### Görev Yönergeleri
(a) Metin parçasının "Kürt ulusal sorununda" ifadesinden "ipliği pazara çıkmıştır!" ifadesine kadar olan bölümünü hiçbir değişiklik yapmadan yazın.
(b) Metin parçasındaki şu cümleyi İngilizceye çevirin: "TC faşizmi Erdoğan şahsında, faşizmi sokağın diliyle yeniden üretebilecek şahsiyeti bulmuştur."
(c) Aşağıdaki ifadelerin her biri metin parçasıyla uyuşuyor mu? Her biri için evet ya da hayır deyin ve kararı belirleyen sözleri metinden aynen alıntılayın.
(i) "Çözüm" adı verilen aranın asıl amacı Kürt Ulusal Hareketini çözmektir.
(ii) Erdoğan, "İran ile savaş halinde" olduklarını açıklamıştır.
(iii) Belediyelerle ilgili ayak oyunları özellikle büyük şehirlerde yapılmıştır.

----- Metin Parçası -----

Kürt ulusal sorununda verilen es kimseyi yanıltmamalıdır.  Kaldı ki “çözüm” adı verilen bu aranın asıl amacının Kürt Ulusal Hareketini çözmek ve Kürt ulusunun ezilen bağımlı ulus statüsünün yeniden üretmek olduğu bugün artık daha belirgindir. “Tayyipizmin” her şeye posta koyan tavrı, Kürt hareketinin yasal düzenleme talebinde de açığa çıkmış ve Rojava’ya yönelik saldırganlığın açık ifadesi olarak -özellikle- imkan bulunan sınır ilçelerinde belediyeler için her türlü ayak oyunu yapılmasında kendini göstermiştir. “Tayyipizmin” ipliği pazara çıkmıştır!

TC faşizmi Erdoğan şahsında, faşizmi sokağın diliyle yeniden üretebilecek şahsiyeti bulmuştur. O, sadece yolsuzluk, rüşvet ve hırsızlıkta “usta”laşmamış, katliamcılıkta da nam salmıştır. Ülkemizde halkın tepkisine ve direnişlerine yönelik gerçekleştirilen saldırılarda insanların ölmesine, yaralanmasına rağmen gayet rahat olan bu şahsiyet; içinde bulunduğu durumu öyle kanıksamıştır ki tıpkı seri bir katilin soğukkanlılığıyla “Suriye ile savaş halinde” olduklarını açıklamakta sakınca görmemektedir. Öyle şuursuz bir durumdadır ki, dünyada isminin yanına bu kez de “kimyasal” sıfatını yakıştırmayı başarmıştır.

----- Sağlanan Bilgiler -----

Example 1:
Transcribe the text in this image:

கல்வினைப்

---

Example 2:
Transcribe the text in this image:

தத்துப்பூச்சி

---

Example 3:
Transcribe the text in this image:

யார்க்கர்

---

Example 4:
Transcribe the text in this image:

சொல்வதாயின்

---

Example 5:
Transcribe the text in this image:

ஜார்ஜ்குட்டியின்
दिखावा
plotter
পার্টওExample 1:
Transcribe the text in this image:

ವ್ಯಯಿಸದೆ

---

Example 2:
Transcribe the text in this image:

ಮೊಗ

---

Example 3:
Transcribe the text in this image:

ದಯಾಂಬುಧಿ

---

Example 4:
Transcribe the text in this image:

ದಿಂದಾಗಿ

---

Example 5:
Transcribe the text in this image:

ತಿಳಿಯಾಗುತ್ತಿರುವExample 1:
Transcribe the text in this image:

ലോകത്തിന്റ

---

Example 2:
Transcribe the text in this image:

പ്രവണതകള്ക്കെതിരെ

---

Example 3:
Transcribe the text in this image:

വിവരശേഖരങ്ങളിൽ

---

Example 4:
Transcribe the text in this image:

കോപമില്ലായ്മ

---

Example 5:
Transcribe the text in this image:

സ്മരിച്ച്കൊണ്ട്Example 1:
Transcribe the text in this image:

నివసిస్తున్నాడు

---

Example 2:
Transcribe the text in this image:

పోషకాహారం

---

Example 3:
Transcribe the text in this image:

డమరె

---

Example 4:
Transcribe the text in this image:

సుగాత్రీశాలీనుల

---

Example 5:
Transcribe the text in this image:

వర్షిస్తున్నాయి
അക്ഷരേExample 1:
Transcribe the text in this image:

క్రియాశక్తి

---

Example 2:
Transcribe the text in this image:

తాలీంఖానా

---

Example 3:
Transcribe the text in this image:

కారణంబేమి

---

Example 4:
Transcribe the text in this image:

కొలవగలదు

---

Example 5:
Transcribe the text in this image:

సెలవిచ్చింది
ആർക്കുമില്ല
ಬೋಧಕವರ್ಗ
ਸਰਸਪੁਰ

-----

### Görevlere Göre Yanıtlar
(a)
Kürt ulusal sorununda verilen es kimseyi yanıltmamalıdır.  Kaldı ki “çözüm” adı verilen bu aranın asıl amacının Kürt Ulusal Hareketini çözmek ve Kürt ulusunun ezilen bağımlı ulus statüsünün yeniden üretmek olduğu bugün artık daha belirgindir. “Tayyipizmin” her şeye posta koyan tavrı, Kürt hareketinin yasal düzenleme talebinde de açığa çıkmış ve Rojava’ya yönelik saldırganlığın açık ifadesi olarak -özellikle- imkan bulunan sınır ilçelerinde belediyeler için her türlü ayak oyunu yapılmasında kendini göstermiştir. “Tayyipizmin” ipliği pazara çıkmıştır!

(b) In the person of Erdoğan, the fascism of the Republic of Turkey has found the figure who can reproduce fascism in the language of the street.

(c)
(i) Evet: "“çözüm” adı verilen bu aranın asıl amacının Kürt Ulusal Hareketini çözmek"
(ii) Hayır: "“Suriye ile savaş halinde” olduklarını açıklamakta sakınca görmemektedir"
(iii) Hayır: "-özellikle- imkan bulunan sınır ilçelerinde belediyeler için her türlü ayak oyunu yapılmasında"